Until recently, modifying microbial, plant, and animal cells has been a slow and artisanal process. However, with advances in technology allowing researchers to read, write, cut, copy and paste DNA much more easily, systems can now be put in places that vastly accelerate product development of everything from bio-based replacements for petroleum-derived chemicals to modified human cells that fight cancer. In this talk, we will review the progress made and show how AI-driven systems are being implemented that completely automate and optimize the production of modified cells.

Mike Fero, Ph.D.

TeselaGen Biotechnology

Dr. Fero is a California-based scientist and entrepreneur who is best known for his work on the fundamental physics of the Electroweak interaction at MIT and Stanford, human genome microarrays at Stanford, and synthetic biology at TeselaGen.
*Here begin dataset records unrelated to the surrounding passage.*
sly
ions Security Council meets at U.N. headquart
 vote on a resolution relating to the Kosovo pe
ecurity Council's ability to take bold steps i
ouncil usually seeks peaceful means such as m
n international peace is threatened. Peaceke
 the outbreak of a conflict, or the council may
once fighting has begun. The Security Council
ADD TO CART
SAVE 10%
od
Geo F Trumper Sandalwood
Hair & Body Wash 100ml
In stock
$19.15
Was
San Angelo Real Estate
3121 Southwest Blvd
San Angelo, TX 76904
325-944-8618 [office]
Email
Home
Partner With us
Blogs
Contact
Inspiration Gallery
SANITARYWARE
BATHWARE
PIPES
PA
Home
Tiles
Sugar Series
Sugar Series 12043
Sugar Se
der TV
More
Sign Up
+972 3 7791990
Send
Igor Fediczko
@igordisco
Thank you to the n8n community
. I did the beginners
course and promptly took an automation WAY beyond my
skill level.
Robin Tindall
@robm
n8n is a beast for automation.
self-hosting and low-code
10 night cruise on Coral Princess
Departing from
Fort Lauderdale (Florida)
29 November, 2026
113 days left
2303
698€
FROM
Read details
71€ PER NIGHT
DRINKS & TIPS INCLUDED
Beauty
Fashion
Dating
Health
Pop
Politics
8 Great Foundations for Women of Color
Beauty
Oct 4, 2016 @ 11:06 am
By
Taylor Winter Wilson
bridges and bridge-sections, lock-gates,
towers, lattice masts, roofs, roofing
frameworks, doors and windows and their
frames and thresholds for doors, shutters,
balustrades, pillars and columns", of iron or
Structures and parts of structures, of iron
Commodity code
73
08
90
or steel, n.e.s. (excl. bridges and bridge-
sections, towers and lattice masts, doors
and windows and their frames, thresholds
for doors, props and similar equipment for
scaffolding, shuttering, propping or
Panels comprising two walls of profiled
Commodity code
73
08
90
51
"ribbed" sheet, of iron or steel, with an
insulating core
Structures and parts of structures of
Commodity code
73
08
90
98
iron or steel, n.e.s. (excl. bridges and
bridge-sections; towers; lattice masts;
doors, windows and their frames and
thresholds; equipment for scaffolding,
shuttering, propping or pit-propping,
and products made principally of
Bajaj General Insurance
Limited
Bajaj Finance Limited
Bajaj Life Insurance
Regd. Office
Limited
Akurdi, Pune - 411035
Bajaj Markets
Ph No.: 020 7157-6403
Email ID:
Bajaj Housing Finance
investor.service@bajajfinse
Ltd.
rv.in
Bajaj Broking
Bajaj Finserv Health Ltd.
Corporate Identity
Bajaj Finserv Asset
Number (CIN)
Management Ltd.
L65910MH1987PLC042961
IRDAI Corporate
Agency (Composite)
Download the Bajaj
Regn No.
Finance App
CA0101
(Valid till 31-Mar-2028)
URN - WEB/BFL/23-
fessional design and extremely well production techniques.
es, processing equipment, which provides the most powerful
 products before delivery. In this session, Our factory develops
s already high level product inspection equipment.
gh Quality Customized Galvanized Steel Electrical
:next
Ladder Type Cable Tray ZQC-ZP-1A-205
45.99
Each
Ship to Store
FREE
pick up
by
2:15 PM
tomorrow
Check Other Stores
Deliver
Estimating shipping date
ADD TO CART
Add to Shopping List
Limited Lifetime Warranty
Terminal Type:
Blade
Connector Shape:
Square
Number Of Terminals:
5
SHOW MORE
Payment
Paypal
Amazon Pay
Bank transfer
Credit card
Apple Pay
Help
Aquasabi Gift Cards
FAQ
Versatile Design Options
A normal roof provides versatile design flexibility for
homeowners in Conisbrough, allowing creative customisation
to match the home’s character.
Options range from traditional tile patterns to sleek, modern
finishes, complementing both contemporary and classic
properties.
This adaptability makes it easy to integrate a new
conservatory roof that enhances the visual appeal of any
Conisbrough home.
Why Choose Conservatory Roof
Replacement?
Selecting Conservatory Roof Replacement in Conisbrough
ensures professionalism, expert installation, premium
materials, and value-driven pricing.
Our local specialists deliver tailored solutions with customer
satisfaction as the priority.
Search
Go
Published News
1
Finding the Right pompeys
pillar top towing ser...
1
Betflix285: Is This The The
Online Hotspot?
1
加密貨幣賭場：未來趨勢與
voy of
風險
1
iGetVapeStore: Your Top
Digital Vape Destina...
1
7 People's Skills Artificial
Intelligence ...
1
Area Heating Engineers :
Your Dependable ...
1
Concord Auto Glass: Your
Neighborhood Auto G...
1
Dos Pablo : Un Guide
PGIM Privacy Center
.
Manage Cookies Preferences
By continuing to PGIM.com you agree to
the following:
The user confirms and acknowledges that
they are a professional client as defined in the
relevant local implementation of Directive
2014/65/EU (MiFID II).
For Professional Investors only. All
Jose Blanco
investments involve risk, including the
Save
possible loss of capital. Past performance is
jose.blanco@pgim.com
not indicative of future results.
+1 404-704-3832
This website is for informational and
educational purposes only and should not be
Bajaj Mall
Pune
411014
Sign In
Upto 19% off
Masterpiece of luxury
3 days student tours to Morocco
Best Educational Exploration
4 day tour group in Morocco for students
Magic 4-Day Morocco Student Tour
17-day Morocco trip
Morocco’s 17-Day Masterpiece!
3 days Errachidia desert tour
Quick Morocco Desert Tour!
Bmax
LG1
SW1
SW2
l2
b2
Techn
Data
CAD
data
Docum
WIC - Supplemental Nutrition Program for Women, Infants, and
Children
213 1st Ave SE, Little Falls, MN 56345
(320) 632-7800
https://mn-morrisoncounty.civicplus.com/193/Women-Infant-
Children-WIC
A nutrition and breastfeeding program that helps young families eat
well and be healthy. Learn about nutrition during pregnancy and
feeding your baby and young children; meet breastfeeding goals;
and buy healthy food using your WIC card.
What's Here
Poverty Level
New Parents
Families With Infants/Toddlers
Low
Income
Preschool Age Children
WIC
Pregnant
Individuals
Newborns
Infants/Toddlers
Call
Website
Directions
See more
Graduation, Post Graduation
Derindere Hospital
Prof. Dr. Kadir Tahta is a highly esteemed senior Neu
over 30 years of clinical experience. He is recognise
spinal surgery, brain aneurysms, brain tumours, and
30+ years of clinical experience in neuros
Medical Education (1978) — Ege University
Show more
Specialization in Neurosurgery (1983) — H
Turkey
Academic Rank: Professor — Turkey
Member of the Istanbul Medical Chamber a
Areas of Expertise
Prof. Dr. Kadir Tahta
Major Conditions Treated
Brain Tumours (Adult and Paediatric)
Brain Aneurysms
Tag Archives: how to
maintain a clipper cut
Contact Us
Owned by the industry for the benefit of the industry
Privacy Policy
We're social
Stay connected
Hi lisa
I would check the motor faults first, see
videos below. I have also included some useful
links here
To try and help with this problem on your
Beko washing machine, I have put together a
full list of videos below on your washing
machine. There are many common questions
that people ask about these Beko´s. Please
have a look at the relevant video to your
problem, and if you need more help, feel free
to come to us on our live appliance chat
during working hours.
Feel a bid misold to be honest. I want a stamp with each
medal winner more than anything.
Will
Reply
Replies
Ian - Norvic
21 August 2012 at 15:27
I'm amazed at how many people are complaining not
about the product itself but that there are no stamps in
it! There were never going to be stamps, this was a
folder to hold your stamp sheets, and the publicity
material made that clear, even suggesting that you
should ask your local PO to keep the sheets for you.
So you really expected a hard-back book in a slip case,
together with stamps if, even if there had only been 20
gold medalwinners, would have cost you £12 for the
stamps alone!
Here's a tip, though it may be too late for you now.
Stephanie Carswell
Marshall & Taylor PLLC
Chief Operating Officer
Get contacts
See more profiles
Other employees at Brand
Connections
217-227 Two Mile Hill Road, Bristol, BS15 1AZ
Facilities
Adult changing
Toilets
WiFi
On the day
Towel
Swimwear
After leaving physics to spend several years developing software companies, Dr. Fero's expanding interest in fundamental biology culminated in collaboration with Pat Brown and David Botstein. Under their tutelage built and manufactured the world’s first human genome scale microarrays at Stanford.

Dr. Fero then turned to systems biology. With Lucy Shapiro and Harley McAdams at Stanford, he developed an automated high content diffraction-limited microscopic screen of triply fluorescently tagged bacteria to better understand the bacterial cell cycle.

Dr. Fero and two Stanford colleagues started TeselaGen to accelerate synthetic biology and the bio-based economy. Seeing a big deficiency in biologists’ ability to create what they imagine, TeselaGen focuses on making life better with an AI-enabled operating system for biotechnology.